Anyone know where to get these in a small quantity of maybe 20?

I have checked fruitflies.net and superiorenterprise. I want something larger than 32oz. and tall.


----------



## Ian

eBay  got my cups of there.

Cheers,

Ian


----------



## micheleinvirginia

Cant find any there either, searched deli cups, deli containers, insect containers, plastic jars, cant find anything bigger than 32 oz.


----------



## nickyp0

the way i get my deli cup is go to like a surper store like market basket or wal-mart and ask the deli if you can buy them. Most of the time i get them for free.


----------



## micheleinvirginia

Yeah but I dont want small ones.. does Walmart carry ones bigger than quart size??


----------



## nickyp0

yup i have gotten i think it holds about three pounds of food and clear the only thing is that it will have pics of the store on it


----------



## Johnald Chaffinch

they sell a massive selection of em at a DIY / tool shop near me ( i dont know why )


----------



## Geckospot

I found some large, gallon size plastic jars at the dollar store. The only problem is they're not clear.
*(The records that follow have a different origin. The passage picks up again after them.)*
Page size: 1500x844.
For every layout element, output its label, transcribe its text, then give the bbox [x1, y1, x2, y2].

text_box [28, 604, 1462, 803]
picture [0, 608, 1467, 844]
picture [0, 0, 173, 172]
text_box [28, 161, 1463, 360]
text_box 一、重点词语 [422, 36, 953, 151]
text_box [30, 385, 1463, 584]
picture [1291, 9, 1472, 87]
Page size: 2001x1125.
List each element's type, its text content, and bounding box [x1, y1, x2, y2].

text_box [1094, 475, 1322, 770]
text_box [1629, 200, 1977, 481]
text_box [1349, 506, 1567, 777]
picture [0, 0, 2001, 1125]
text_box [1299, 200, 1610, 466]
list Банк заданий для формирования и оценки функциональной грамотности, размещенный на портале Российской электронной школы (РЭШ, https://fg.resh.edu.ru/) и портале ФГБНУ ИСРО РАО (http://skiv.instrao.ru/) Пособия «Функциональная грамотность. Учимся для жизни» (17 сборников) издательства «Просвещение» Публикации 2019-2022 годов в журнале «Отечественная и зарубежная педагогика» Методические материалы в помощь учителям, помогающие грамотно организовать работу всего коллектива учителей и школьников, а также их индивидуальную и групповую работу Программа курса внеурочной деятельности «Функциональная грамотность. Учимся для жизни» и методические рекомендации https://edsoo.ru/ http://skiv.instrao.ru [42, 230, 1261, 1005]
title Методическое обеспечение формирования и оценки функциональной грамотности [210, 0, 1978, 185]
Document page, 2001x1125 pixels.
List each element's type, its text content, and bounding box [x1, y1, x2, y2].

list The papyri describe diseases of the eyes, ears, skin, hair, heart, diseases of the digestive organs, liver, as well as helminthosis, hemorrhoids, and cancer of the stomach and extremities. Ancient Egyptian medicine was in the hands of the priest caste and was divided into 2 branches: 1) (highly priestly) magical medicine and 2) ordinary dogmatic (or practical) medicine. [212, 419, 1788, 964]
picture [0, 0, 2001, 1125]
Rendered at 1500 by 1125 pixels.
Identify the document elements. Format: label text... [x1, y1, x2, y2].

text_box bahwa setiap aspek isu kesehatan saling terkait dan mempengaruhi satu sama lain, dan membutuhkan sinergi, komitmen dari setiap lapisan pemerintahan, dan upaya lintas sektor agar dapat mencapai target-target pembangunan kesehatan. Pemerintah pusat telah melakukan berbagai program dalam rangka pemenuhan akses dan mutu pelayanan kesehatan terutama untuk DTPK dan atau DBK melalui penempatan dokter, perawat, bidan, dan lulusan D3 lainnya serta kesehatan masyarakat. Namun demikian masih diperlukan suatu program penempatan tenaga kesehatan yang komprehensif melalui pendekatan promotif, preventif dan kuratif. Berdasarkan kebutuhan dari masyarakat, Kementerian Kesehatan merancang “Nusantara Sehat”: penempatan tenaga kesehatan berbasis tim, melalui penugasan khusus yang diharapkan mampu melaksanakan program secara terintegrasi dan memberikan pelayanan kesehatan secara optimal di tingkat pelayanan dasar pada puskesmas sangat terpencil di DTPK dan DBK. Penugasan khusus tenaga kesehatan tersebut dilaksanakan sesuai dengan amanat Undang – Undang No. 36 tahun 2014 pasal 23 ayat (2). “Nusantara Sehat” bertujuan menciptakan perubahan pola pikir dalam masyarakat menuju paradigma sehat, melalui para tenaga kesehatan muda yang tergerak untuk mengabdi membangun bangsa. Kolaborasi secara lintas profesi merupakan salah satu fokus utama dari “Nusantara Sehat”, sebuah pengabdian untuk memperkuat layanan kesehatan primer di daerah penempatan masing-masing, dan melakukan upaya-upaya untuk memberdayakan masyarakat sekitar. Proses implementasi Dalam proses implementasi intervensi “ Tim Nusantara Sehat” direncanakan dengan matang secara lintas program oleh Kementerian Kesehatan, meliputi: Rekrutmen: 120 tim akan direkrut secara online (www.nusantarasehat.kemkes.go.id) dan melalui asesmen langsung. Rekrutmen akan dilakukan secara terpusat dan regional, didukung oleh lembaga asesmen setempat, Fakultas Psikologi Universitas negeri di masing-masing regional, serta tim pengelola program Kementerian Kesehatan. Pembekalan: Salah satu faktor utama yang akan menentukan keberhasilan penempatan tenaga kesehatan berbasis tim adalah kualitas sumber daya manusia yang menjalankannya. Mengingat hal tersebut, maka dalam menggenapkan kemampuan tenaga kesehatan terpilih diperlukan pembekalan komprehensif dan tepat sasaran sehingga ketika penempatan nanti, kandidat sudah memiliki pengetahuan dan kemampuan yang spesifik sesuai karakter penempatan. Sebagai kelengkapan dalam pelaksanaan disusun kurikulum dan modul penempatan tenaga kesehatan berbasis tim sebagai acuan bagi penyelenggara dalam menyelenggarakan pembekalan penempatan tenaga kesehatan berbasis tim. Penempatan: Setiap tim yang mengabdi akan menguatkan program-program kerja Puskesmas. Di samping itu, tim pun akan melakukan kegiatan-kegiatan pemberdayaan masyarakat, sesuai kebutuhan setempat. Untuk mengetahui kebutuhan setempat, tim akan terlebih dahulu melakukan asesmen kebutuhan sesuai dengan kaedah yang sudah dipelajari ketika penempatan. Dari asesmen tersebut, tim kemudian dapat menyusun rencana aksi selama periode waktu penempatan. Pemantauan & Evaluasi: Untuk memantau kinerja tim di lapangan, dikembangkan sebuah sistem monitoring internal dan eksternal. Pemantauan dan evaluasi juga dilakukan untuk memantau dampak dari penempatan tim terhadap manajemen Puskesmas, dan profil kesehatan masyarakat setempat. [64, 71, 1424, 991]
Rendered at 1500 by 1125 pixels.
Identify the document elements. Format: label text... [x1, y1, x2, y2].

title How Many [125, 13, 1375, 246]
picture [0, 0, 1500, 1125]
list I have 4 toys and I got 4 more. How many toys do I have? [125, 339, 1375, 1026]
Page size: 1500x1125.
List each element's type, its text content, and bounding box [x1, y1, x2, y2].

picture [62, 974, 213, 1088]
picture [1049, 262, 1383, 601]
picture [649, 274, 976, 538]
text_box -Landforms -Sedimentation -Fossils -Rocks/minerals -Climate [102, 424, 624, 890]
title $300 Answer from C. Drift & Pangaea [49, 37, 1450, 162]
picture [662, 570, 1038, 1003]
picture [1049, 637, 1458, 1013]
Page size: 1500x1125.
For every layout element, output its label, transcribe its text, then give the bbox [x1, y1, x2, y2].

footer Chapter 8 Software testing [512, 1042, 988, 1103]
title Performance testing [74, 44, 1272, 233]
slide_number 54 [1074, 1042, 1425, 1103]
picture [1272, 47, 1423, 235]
They're opaque.

www.Geckospot.com


----------



## Rick

http://www.superiorenterprise.com/ Is where I get mine.


----------



## Jodokohajjio

Not sure if this is the size you're looking for, but if you search ebay for "mason jar" you should find some decent sized glass jars--they might even come with lids!

Otherwise, I'd look in the "Kitchen" section under "Home &amp; Garden". This link should take you to it: http://home.listings.ebay.com/Kitchen_W0QQ...HomeTextNonFeat


----------



## DeShawn

You looking for clear cups or does it matter?


----------



## micheleinvirginia

I wanted ones that are crystal clear like Superior Enterprise, but for now I am using some plastic jars from Walmart for the smaller guys and cheesy poof containers for the big guys. I want them to look AWESOME. Perfect clarity and no writing. Cant seem to find any though so I have given up looking.


----------



## Tapos

i go to the dollar store and get clear tall food containers, then cut a window and hot glue screen over it. or go to price/cost co or sam's and get large pretzels, eat them and use the container, large plastic peanut jars work also.


----------